Another error is that I had mixed sha.* and shacal2.* files
when checking for author info in Crypto++. The shacal2.* files
aren't related to liblzma's sha256.c and thus Kevin Springle's
code in Crypto++ isn't either.
Jia Tan [Thu, 1 Feb 2024 08:06:29 +0000 (16:06 +0800)]
liblzma: Check HAVE_USABLE_CLMUL before omitting CRC64 table.
If liblzma is configured with --disable-clmul-crc
CFLAGS="-msse4.1 -mpclmul", then it will fail to compile because the
generic version must be used but the CRC tables were not included.
Jia Tan [Tue, 23 Jan 2024 10:02:13 +0000 (18:02 +0800)]
liblzma: Only use ifunc in crcXX_fast.c if its needed.
The code was using HAVE_FUNC_ATTRIBUTE_IFUNC instead of CRC_USE_IFUNC.
With ARM64, ifunc is incompatible because it requires non-inline
function calls for runtime detection.
Jia Tan [Sun, 21 Jan 2024 16:36:47 +0000 (00:36 +0800)]
Build: Add support for ARM64 CRC32 instruction detection.
This adds --enable-arm64-crc32/--disable-arm64-crc32 (enabled by
default) for using the ARM64 CRC32 instruction.
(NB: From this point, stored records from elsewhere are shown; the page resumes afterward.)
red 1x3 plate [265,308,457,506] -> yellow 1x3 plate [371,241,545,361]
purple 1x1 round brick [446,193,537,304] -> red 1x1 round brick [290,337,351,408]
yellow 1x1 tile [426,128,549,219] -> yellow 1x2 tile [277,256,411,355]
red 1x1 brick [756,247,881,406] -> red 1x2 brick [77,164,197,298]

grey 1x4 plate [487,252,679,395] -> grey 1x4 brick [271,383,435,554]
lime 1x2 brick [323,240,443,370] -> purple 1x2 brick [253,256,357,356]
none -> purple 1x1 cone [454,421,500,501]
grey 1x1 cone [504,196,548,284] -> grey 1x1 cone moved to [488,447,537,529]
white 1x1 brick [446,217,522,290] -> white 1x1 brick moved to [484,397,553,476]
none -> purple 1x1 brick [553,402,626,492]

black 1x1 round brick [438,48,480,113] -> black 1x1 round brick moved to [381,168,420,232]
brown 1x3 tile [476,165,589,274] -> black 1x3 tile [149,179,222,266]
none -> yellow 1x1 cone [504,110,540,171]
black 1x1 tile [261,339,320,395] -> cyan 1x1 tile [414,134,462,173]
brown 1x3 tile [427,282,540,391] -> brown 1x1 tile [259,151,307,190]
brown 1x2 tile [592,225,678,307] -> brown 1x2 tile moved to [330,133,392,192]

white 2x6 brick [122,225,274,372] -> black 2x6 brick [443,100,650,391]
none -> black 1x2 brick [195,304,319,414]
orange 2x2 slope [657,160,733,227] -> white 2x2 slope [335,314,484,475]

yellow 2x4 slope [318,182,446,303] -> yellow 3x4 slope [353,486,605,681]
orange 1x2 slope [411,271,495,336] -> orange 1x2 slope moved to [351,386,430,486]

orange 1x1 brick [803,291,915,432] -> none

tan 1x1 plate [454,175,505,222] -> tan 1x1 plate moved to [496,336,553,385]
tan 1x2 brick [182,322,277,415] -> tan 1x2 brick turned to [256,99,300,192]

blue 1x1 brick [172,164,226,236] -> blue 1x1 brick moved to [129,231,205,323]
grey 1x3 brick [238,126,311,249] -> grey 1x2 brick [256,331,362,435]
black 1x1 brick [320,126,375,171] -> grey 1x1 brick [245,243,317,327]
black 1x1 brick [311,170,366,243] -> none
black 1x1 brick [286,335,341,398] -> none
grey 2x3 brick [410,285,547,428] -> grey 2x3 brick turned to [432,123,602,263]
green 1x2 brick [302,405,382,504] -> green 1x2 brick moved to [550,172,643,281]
This can be disabled if
one knows the binary will never need to run on an ARM64 machine
with this instruction extension.
Chenxi Mao [Tue, 9 Jan 2024 09:23:11 +0000 (17:23 +0800)]
Speed up CRC32 calculation on ARM64
The CRC32 instructions in ARM64 can calculate the CRC32 result
for 8 bytes in a single operation, making the use of ARM64
instructions much faster compared to the general CRC32 algorithm.
Optimized CRC32 will be enabled if ARM64 has CRC extension
running on Linux.
Signed-off-by: Chenxi Mao <chenxi.mao2013@gmail.com>
Jia Tan [Tue, 9 Jan 2024 08:40:56 +0000 (16:40 +0800)]
Doxygen: Added the XZ logo and copyright information.
The PROJECT_LOGO field is now used to include the XZ logo. The footer
of each page now lists the copyright information instead of the default
footer. The license is also copied to statisfy the copyright and so the
link in the documentation can be local.
Lasse Collin [Tue, 23 Jan 2024 16:29:28 +0000 (18:29 +0200)]
xz: Use threaded mode by defaut (as if --threads=0 was used).
This hopefully does more good than bad:
+ It's faster by default.
+ Only the threaded compressor creates files that
can be decompressed in threaded mode.
- Compression ratio is worse, usually not too much though.
When it matters, -T1 must be used.
- Memory usage increases.
- Scripts that assume single-threaded mode but don't use -T1 will
possibly use too much resources, for example, if they run
multiple xz processes in parallel to compress multiple files.
- Output from single-threaded and multi-threaded compressors
differ but such changes could happen for other reasons too
(they just haven't happened since 5.0.0).
Lasse Collin [Mon, 22 Jan 2024 22:09:48 +0000 (00:09 +0200)]
liblzma: RISC-V filter: Use byte-by-byte access.
Not all RISC-V processors support fast unaligned access so
it's better to read only one byte in the main loop. This can
be faster even on x86-64 when compared to reading 32 bits at
a time as half the time the address is only 16-bit aligned.
The downside is larger code size on archs that do support
fast unaligned access.
Jia Tan [Mon, 22 Jan 2024 15:33:39 +0000 (23:33 +0800)]
xz: Update xz -lvv for RISC-V filter.
Version 5.6.0 will be shown, even though upcoming alphas and betas
will be able to support this filter. 5.6.0 looks nicer in the output and
people shouldn't be encouraged to use an unstable version in production
in any way.
Jia Tan [Mon, 22 Jan 2024 15:33:39 +0000 (23:33 +0800)]
Tests: Add two RISC-V Filter test files.
These test files achieve 100% code coverage in
src/liblzma/simple/riscv.c. They contain all of the instructions that
should be filtered and a few cases that should not.